The heart of the Cree language is the creation of words, old and new, and McLeod shows us that one does not have to be an expert speaker to engage in this fun activity. On the modern side, he gives us Cree terms for poker, Tim Hortons, Facebook, Johnny Cash and Leonard Cohen songs, computers, and the rodeo. On the traditional side are words and comments about nature, the land, horses, warfare, and many practical terms for everyday items. The sections on being Cree help us to understand the people, their character, feelings, and social world. The funny Cree expressions include my own favourites, fart words, as in the eastern communities where I work, Fart Man frequently speaks and his utterances are interpreted by others in the tent.
Cree is a grammatically complex language, built on principles that are quite different from those of English or French. While it has nouns, verbs, and function words (prepositions, adverbs, numbers, demonstratives, etc.), the proportions are significantly different: at least eighty per cent of words are verbs and fifteen per cent nouns. Words are often long and usually translated with an English sentence. Nouns for new concepts are often built on verbs, which have at least as many conjugations as does French, each conjugation with a variety of prefixes and suffixes. Grammatical concepts of preverbs locative, obviative, animate and inanimate gender are slipped in painlessly. We learn to recognize the comprehensive sense of a word aided by the author’s separation of the smaller pieces of meaning (morphemes) with explanations of these. Each is equivalent to a single concept, dropped throughout the book at a pace that does not feel at all like the tedious study of grammar. By Day 100, a reader will have accumulated a fair bit of such knowledge.
McLeod links literary theory to the tradition of orality from which the old stories come. In introducing us to Cree literature through the Plains Cree texts collected over 100 years ago, he raises the important issue of the need for new and accurate translations of historical accounts. Who knows how much of what we think we know about Indigenous culture is based on approximate translations that do not reflect the nuances and precision of the complex vocabulary? When oral information is collected for scientific, legal, historical, or other purposes, and interpreted into a European language, there is little time for the speaker or the audience to reflect on the nuances added by every Cree morpheme, but there is great scope for misunderstanding.
The record of a long historical contact with Europeans is preserved through English and French vocabulary incorporated into the language. In the case of French words, the article “la”or “le” often came along for the ride, as in napwen from la poêle “frying pan.” In Innu, first recorded by French missionaries in the 1600s, one meets napuenassiku, with the Innu version of Cree aschihk “kettle, pot” attached. Surrounding an English word with Cree prefixes and suffixes as in niwallim “my (Facebook) wall” is a sign of a strong and confident language that uses all strategies to increase vocabulary as needed.

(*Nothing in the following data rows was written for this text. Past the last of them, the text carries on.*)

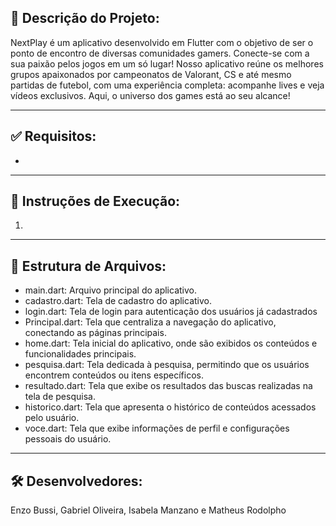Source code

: ## 📝 Descrição do Projeto: 

NextPlay é um aplicativo desenvolvido em Flutter com o objetivo de ser o ponto de encontro de diversas comunidades gamers. Conecte-se com a sua paixão pelos jogos em um só lugar! Nosso aplicativo reúne os melhores grupos apaixonados por campeonatos de Valorant, CS e até mesmo partidas de futebol, com uma experiência completa: acompanhe lives e veja vídeos exclusivos. Aqui, o universo dos games está ao seu alcance!  

---

## ✅ Requisitos:

- 

---

## 🚀 Instruções de Execução:

1. 

---

## 📂 Estrutura de Arquivos:

- main.dart: Arquivo principal do aplicativo.
- cadastro.dart: Tela de cadastro do aplicativo.
- login.dart: Tela de login para autenticação dos usuários já cadastrados
- Principal.dart: Tela que centraliza a navegação do aplicativo, conectando as páginas principais.
- home.dart: Tela inicial do aplicativo, onde são exibidos os conteúdos e funcionalidades principais.
- pesquisa.dart: Tela dedicada à pesquisa, permitindo que os usuários encontrem conteúdos ou itens específicos.
- resultado.dart: Tela que exibe os resultados das buscas realizadas na tela de pesquisa.
- historico.dart: Tela que apresenta o histórico de conteúdos acessados pelo usuário.
- voce.dart: Tela que exibe informações de perfil e configurações pessoais do usuário.

---

## 🛠 Desenvolvedores:

Enzo Bussi, Gabriel Oliveira, Isabela Manzano e Matheus Rodolpho
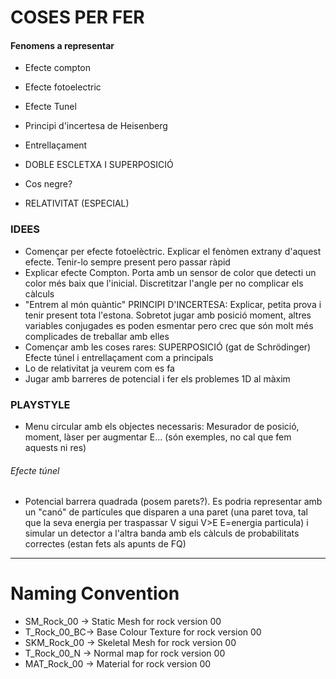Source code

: # COSES PER FER

#### Fenomens a representar

- Efecte compton
- Efecte fotoelectric

- Efecte Tunel
- Principi d'incertesa de Heisenberg
- Entrellaçament
- DOBLE ESCLETXA I SUPERPOSICIÓ
- Cos negre?
- RELATIVITAT (ESPECIAL)

### IDEES

- Començar per efecte fotoelèctric. Explicar el fenòmen extrany d'aquest efecte. Tenir-lo sempre present pero passar ràpid
- Explicar efecte Compton. Porta amb un sensor de color que detecti un color més baix que l'inicial. Discretitzar l'angle per no complicar els càlculs
- "Entrem al món quàntic" PRINCIPI D'INCERTESA: Explicar, petita prova i tenir present tota l'estona. Sobretot jugar amb posició moment, altres variables conjugades es poden esmentar pero crec que són molt més complicades de treballar amb elles
- Començar amb les coses rares: SUPERPOSICIÓ (gat de Schrödinger) Efecte túnel i entrellaçament com a principals
- Lo de relativitat ja veurem com es fa
- Jugar amb barreres de potencial i fer els problemes 1D al màxim

### PLAYSTYLE

- Menu circular amb els objectes necessaris: Mesurador de posició, moment, làser per augmentar E... (són exemples, no cal que fem aquests ni res)
###### Efecte túnel
- Potencial barrera quadrada (posem parets?). Es podria representar amb un "canó" de partícules que disparen a una paret (una paret tova, tal que la seva energia per traspassar V sigui V>E E=energia particula) i simular un detector a l'altra banda amb els càlculs de probabilitats correctes (estan fets als apunts de FQ)

________________________________________________________________________________________________________________________________________________

# Naming Convention
- SM_Rock_00 -> Static Mesh for rock version 00
- T_Rock_00_BC-> Base Colour Texture for rock version 00
- SKM_Rock_00 -> Skeletal Mesh for rock version 00
- T_Rock_00_N -> Normal map for rock version 00
- MAT_Rock_00 -> Material for rock version 00
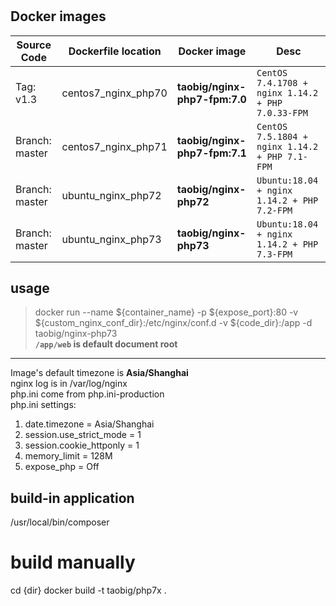 # 

## Docker images  
| Source Code | Dockerfile location | Docker image | Desc |
| ------ | ------ | ------ | ------ |
| Tag: v1.3 | centos7_nginx_php70 | **taobig/nginx-php7-fpm:7.0** | `CentOS 7.4.1708 + nginx 1.14.2 + PHP 7.0.33-FPM` |
| Branch: master | centos7_nginx_php71 | **taobig/nginx-php7-fpm:7.1** | `CentOS 7.5.1804 + nginx 1.14.2 + PHP 7.1-FPM` |
| Branch: master | ubuntu_nginx_php72 | **taobig/nginx-php72** | `Ubuntu:18.04 + nginx 1.14.2 + PHP 7.2-FPM` |
| Branch: master | ubuntu_nginx_php73 | **taobig/nginx-php73** | `Ubuntu:18.04 + nginx 1.14.2 + PHP 7.3-FPM` |

## usage
> docker run --name ${container_name} -p ${expose_port}:80  -v ${custom_nginx_conf_dir}:/etc/nginx/conf.d -v ${code_dir}:/app -d taobig/nginx-php73  
> **`/app/web` is default document root**

---
Image's default timezone is **Asia/Shanghai**    
nginx log is in /var/log/nginx  
php.ini come from  php.ini-production  
php.ini settings:
1. date.timezone = Asia/Shanghai
1. session.use_strict_mode = 1
1. session.cookie_httponly = 1
1. memory_limit = 128M
1. expose_php = Off

## build-in application
/usr/local/bin/composer



# build manually
cd {dir}
docker build -t taobig/php7x .

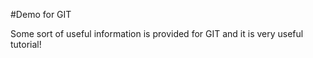 #Demo for GIT 

Some sort of useful information is provided for GIT and it is very useful tutorial!

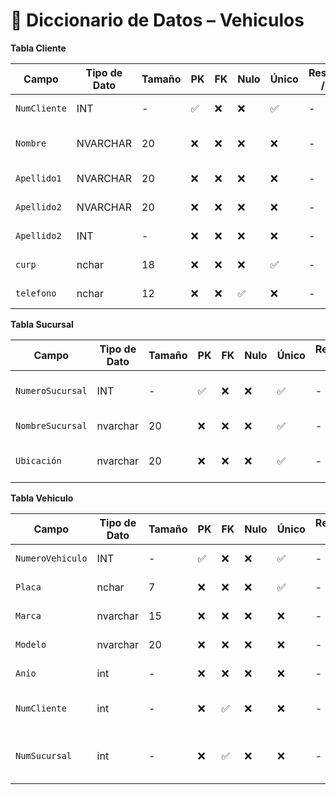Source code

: # 📘 Diccionario de Datos – Vehiculos

**Tabla Cliente**

| Campo           | Tipo de Dato | Tamaño | PK  | FK  | Nulo | Único | Restricciones / CHECK                      | Referencia a                    | Descripción                             |
|----------------|--------------|--------|-----|-----|------|--------|--------------------------------------------|----------------------------------|-----------------------------------------|
| `NumCliente`     | INT          | -      | ✅  | ❌  | ❌   | ✅     | -                                        | -                                | Identificador del cliente               |
| `Nombre`        | NVARCHAR      | 20    | ❌  | ❌  | ❌   | ❌     | -            | -                                | Nombre completo del cliente             |
| `Apellido1`          | NVARCHAR          | 20     | ❌  | ❌  | ❌   | ❌     |  -          | -                                | Apellido del Cliente
| `Apellido2`      | NVARCHAR         | 20      | ❌  |  ❌ | ❌   | ❌     | -                                       |         -     |Apellido 1 del cliente    |
| `Apellido2`      | INT          | -      | ❌  |  ❌ | ❌   | ❌     | -                                       |         -     |Apellido 2 del cliente    |
| `curp`      | nchar          | 18      | ❌  |  ❌ | ❌   | ✅     | -                                       |         -     |Curp del Cliente    |
| `telefono`      | nchar          | 12      | ❌  |  ❌ | ✅   | ❌     | -                                       |         -     |Telefono del Cliente    |


**Tabla Sucursal**

| Campo           | Tipo de Dato | Tamaño | PK  | FK  | Nulo | Único | Restricciones / CHECK                      | Referencia a                    | Descripción                             |
|----------------|--------------|--------|-----|-----|------|--------|--------------------------------------------|----------------------------------|-----------------------------------------|
| `NumeroSucursal`     | INT          | -      | ✅  | ❌  | ❌   | ✅     | -                                        | -                                | Identificador de la sucursal             |
| `NombreSucursal`     | nvarchar          | 20      | ❌  | ❌  | ❌   | ✅     | -                                        | -                                | Nombre de la Sucursal             |
| `Ubicación`     | nvarchar          | 20      | ❌  | ❌  | ❌   | ✅     | -                                        | -                                | Ubicación de la sucursal             |

**Tabla Vehiculo**

| Campo           | Tipo de Dato | Tamaño | PK  | FK  | Nulo | Único | Restricciones / CHECK                      | Referencia a                    | Descripción                             |
|----------------|--------------|--------|-----|-----|------|--------|--------------------------------------------|----------------------------------|-----------------------------------------|
| `NumeroVehiculo`     | INT          | -      | ✅  | ❌  | ❌   | ✅     | -                                        | -                                | Identificador de vehiculo             |
| `Placa`     | nchar          | 7      | ❌  | ❌  | ❌   | ✅     | -                                        | -                                | Nombre de la Placa             |
| `Marca`     | nvarchar          | 15      | ❌  | ❌  | ❌   |   ❌   | -                                        | -                                | Marca del Vehiculo             |           |
| `Modelo`     | nvarchar          | 20      | ❌  | ❌  | ❌   |   ❌   | -                                        | -                                | Modelo del Vehiculo             |
| `Anio`     | int          | -      | ❌  | ❌  | ❌   |   ❌   | -                                        | -                                | Año del Vehiculo             |
| `NumCliente`     | int          | -    | ❌  | ✅  | ❌   |   ❌   | -                                        | Cliente(NumCliente)                                 | El cliente que renta el Vehiculo             |
| `NumSucursal`     | int          | -    | ❌  | ✅  | ❌   |   ❌   | -                                        | Sucursal(Numsucursal)                                 | La sucursal donde se encuentra el vehiculo             |


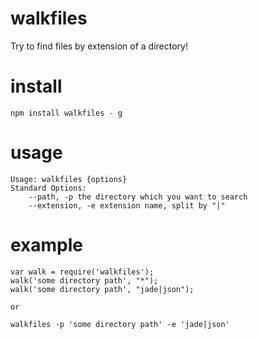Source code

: # walkfiles

Try to find files by extension of a directory!

# install
	npm install walkfiles - g

# usage
	Usage: walkfiles {options}
	Standard Options:
		--path, -p the directory which you want to search
		--extension, -e extension name, split by "|"

# example
	var walk = require('walkfiles');
	walk('some directory path', "*");
	walk('some directory path', "jade|json");

	or

	walkfiles -p 'some directory path' -e 'jade|json'
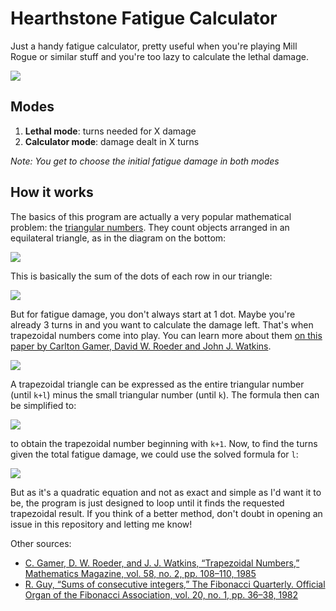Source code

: # Hearthstone Fatigue Calculator
Just a handy fatigue calculator, pretty useful when you're playing Mill Rogue or similar stuff and you're too lazy to calculate the lethal damage. 

![](https://i.imgur.com/mIbLYWb.png)

## Modes
1. **Lethal mode**: turns needed for X damage
2. **Calculator mode**: damage dealt in X turns

*Note: You get to choose the initial fatigue damage in both modes*

## How it works
The basics of this program are actually a very popular mathematical problem: the [triangular numbers](https://en.wikipedia.org/wiki/Triangular_number). They count objects arranged in an equilateral triangle, as in the diagram on the bottom:

![](https://upload.wikimedia.org/wikipedia/commons/1/1c/First_six_triangular_numbers.svg)

This is basically the sum of the dots of each row in our triangle:

![](https://wikimedia.org/api/rest_v1/media/math/render/svg/8411fe69f79f2971b7c7a453b0b547bb37e9f6df)

But for fatigue damage, you don't always start at 1 dot. Maybe you're already 3 turns in and you want to calculate the damage left. That's when trapezoidal numbers come into play. You can learn more about them [on this paper by Carlton Gamer, David W. Roeder and John J. Watkins](https://www.jstor.org/stable/2689901?origin=crossref&seq=1#metadata_info_tab_contents).

![](https://i.imgur.com/GsaR1wo.png)

 A trapezoidal triangle can be expressed as the entire triangular number (until `k+l`) minus the small triangular number (until `k`). The formula then can be simplified to:
 
 ![](https://i.imgur.com/vajUmq4.png)
 
 to obtain the trapezoidal number beginning with `k+1`. Now, to find the turns given the total fatigue damage, we could use the solved formula for `l`:

 ![](https://i.imgur.com/wTHGwW9.png)

 But as it's a quadratic equation and not as exact and simple as I'd want it to be, the program is just designed to loop until it finds the requested trapezoidal result. If you think of a better method, don't doubt in opening an issue in this repository and letting me know!
 
Other sources:

* [C. Gamer, D. W. Roeder, and J. J. Watkins, “Trapezoidal Numbers,” Mathematics Magazine, vol. 58, no. 2, pp. 108–110, 1985](https://www.hindawi.com/journals/ijmms/2017/4515249/)
* [R. Guy, “Sums of consecutive integers,” The Fibonacci Quarterly. Official Organ of the Fibonacci Association, vol. 20, no. 1, pp. 36–38, 1982](http://citeseerx.ist.psu.edu/viewdoc/download?doi=10.1.1.388.5889&rep=rep1&type=pdf)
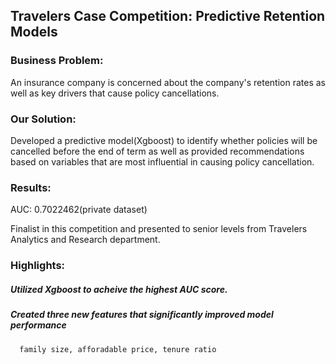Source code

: 
## Travelers Case Competition: Predictive Retention Models 

### Business Problem: 
An insurance company is concerned about the company's retention rates as well as key drivers that cause policy cancellations.

### Our Solution: 
Developed a predictive model(Xgboost) to identify whether policies will be cancelled before the end of term as well as provided recommendations based on variables that are most influential in causing policy cancellation. 

### Results: 
AUC: 0.7022462(private dataset)

Finalist in this competition and presented to senior levels from Travelers Analytics and Research department. 

### Highlights:
##### Utilized Xgboost to acheive the highest AUC score.
##### Created three new features that significantly improved model performance
      family size, afforadable price, tenure ratio
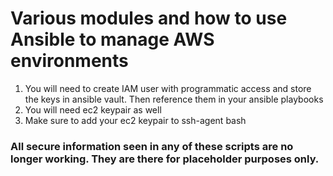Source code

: # Various modules and how to use Ansible to manage AWS environments

1. You will need to create IAM user with programmatic access and store the keys in ansible vault. Then reference them in your ansible playbooks
2. You will need ec2 keypair as well
3. Make sure to add your ec2 keypair to ssh-agent bash

### All secure information seen in any of these scripts are no longer working. They are there for placeholder purposes only.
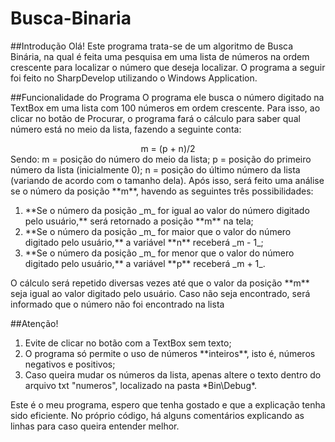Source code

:# Busca-Binaria
##Introdução
Olá! Este programa trata-se de um algoritmo de Busca Binária, na qual é feita uma pesquisa em uma lista de números na ordem crescente para localizar o número que deseja localizar. O programa a seguir foi feito no SharpDevelop utilizando o Windows Application.
&nbsp;

##Funcionalidade do Programa
O programa ele busca o número digitado na TextBox em uma lista com 100 números em ordem crescente. Para isso, ao clicar no botão de Procurar, o programa fará o cálculo para saber qual número está no meio da lista, fazendo a seguinte conta:
<center> m = (p + n)/2 </center>
Sendo:
m = posição do número do meio da lista;
p = posição do primeiro número da lista (inicialmente 0);
n = posição do último número da lista (variando de acordo com o tamanho dela).
Após isso, será feito uma análise se o número da posição **m**, havendo as seguintes três possibilidades:
<ol>
  <li>**Se o número da posição _m_ for igual ao valor do número digitado pelo usuário,** será retornado a posição **m** na tela;</li>
  <li>**Se o número da posição _m_ for maior que o valor do número digitado pelo usuário,** a variável **n** receberá _m - 1_;</li>
  <li>**Se o número da posição _m_ for menor que o valor do número digitado pelo usuário,** a variável **p** receberá _m + 1_.</li>
</ol>
O cálculo será repetido diversas vezes até que o valor da posição **m** seja igual ao valor digitado pelo usuário. Caso não seja encontrado, será informado que o número não foi encontrado na lista
&nbsp;

##Atenção!
<ol>
  <li>Evite de clicar no botão com a TextBox sem texto;</li>
  <li>O programa só permite o uso de números **inteiros**, isto é, números negativos e positivos;</li>
  <li>Caso queira mudar os números da lista, apenas altere o texto dentro do arquivo txt "numeros", localizado na pasta *Bin\Debug*.</li>
</ol>

Este é o meu programa, espero que tenha gostado e que a explicação tenha sido eficiente. No próprio código, há alguns comentários explicando as linhas para caso queira entender melhor.

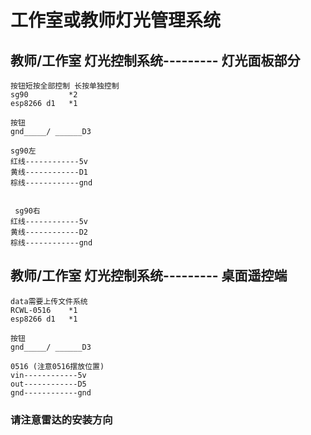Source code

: 
# 工作室或教师灯光管理系统
            
   ## 教师/工作室 灯光控制系统--------- 灯光面板部分
    按钮短按全部控制 长按单独控制
    sg90         *2
    esp8266 d1   *1

    按钮
    gnd_____/ ______D3

    sg90左
    红线------------5v
    黄线------------D1
    棕线------------gnd


     sg90右
    红线------------5v
    黄线------------D2 
    棕线------------gnd
    
    
 ## 教师/工作室 灯光控制系统--------- 桌面遥控端
        
    data需要上传文件系统
    RCWL-0516    *1
    esp8266 d1   *1

    按钮
    gnd_____/ ______D3

    0516 (注意0516摆放位置)
    vin------------5v
    out------------D5
    gnd------------gnd
    
    
    
   ### 请注意雷达的安装方向
   
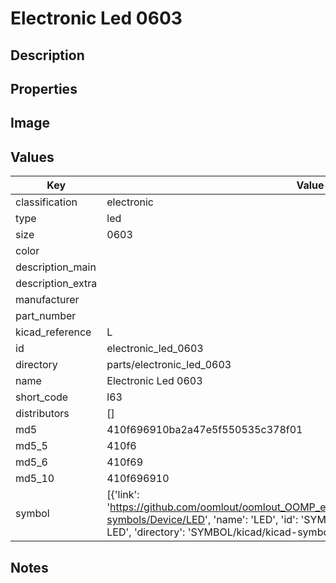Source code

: # Electronic Led 0603

## Description

## Properties


## Image


## Values

| Key | Value |
| --- | --- |
| classification | electronic |
| type | led |
| size | 0603 |
| color |  |
| description_main |  |
| description_extra |  |
| manufacturer |  |
| part_number |  |
| kicad_reference | L |
| id | electronic_led_0603 |
| directory | parts/electronic_led_0603 |
| name | Electronic Led 0603 |
| short_code | l63 |
| distributors | [] |
| md5 | 410f696910ba2a47e5f550535c378f01 |
| md5_5 | 410f6 |
| md5_6 | 410f69 |
| md5_10 | 410f696910 |
| symbol | [{'link': 'https://github.com/oomlout/oomlout_OOMP_eda_V2/tree/main/SYMBOL/kicad/kicad-symbols/Device/LED', 'name': 'LED', 'id': 'SYMBOL-kicad-kicad-symbols-Device-LED', 'directory': 'SYMBOL/kicad/kicad-symbols/Device/LED/'}] |

## Notes

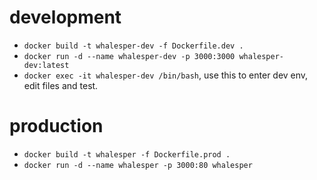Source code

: # development
- `docker build -t whalesper-dev -f Dockerfile.dev .`
- `docker run -d --name whalesper-dev -p 3000:3000 whalesper-dev:latest`
- `docker exec -it whalesper-dev /bin/bash`, use this to enter dev env, edit files and test. 

# production 
- `docker build -t whalesper -f Dockerfile.prod .`
- `docker run -d --name whalesper -p 3000:80 whalesper`

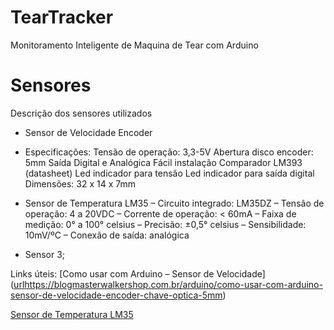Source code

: # TearTracker
Monitoramento Inteligente de Maquina de Tear  com Arduino


# Sensores

Descrição dos sensores utilizados

- Sensor de Velocidade Encoder
- Especificações:
  Tensão de operação: 3,3-5V
  Abertura disco encoder: 5mm
  Saída Digital e Analógica
  Fácil instalação
  Comparador LM393 (datasheet)
  Led indicador para tensão
  Led indicador para saída digital
  Dimensões: 32 x 14 x 7mm

- Sensor de Temperatura LM35
    – Circuito integrado: LM35DZ
– Tensão de operação: 4 a 20VDC
– Corrente de operação: < 60mA
– Faixa de medição: 0° a 100° celsius
– Precisão: ±0,5° celsius
– Sensibilidade: 10mV/ºC
– Conexão de saída: analógica

- Sensor 3;

Links úteis:
[Como usar com Arduino – Sensor de Velocidade] ([url](https://blogmasterwalkershop.com.br/arduino/como-usar-com-arduino-sensor-de-velocidade-encoder-chave-optica-5mm)https://blogmasterwalkershop.com.br/arduino/como-usar-com-arduino-sensor-de-velocidade-encoder-chave-optica-5mm)

[Sensor de Temperatura LM35](https://blogmasterwalkershop.com.br/arduino/como-usar-com-arduino-sensor-de-temperatura-lm35)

Although the focus is on the Plains dialect of Cree, the entire language extends to the east coast of Canada, changing its name and the spelling and pronunciation of words, much as does English as it spread from Great Britain to North America, Australia, New Zealand, and further. The most easterly speakers of Innu in Quebec-Labrador, of Naskapi, East Cree and Atikamekw in northern Quebec, of Moose, Mushkegowuk (Swampy) and Woods Cree dialects in Ontario and Manitoba recognize with little difficulty the word for “you” (singular), whether pronounced or spelled as kîya, kîna, kîtha, kîla, kîr, chîy, tshil, tshin. Likewise, kipaha, meaning “close it” can occur as chipaha or tshipai as sound changes are regular and predictable, much like the Cockney pronunciation of “mother” as “muvver.”
Nevertheless, the proliferation of dialects, and the fragmentation of the national speech community by provincial, religious, and second-language boundaries, has put the future of Cree in jeopardy. Across the country, children are hearing less Cree at home. McLeod's book may well contribute to the revitalization of the Cree language in a way more academic efforts may not. On a positive note, there are now many websites where you can hear and see the words and stories of Canadian Indigenous languages, through dictionaries with sound files, place-name maps, narration of traditional tales, and more. I urge you to explore them all.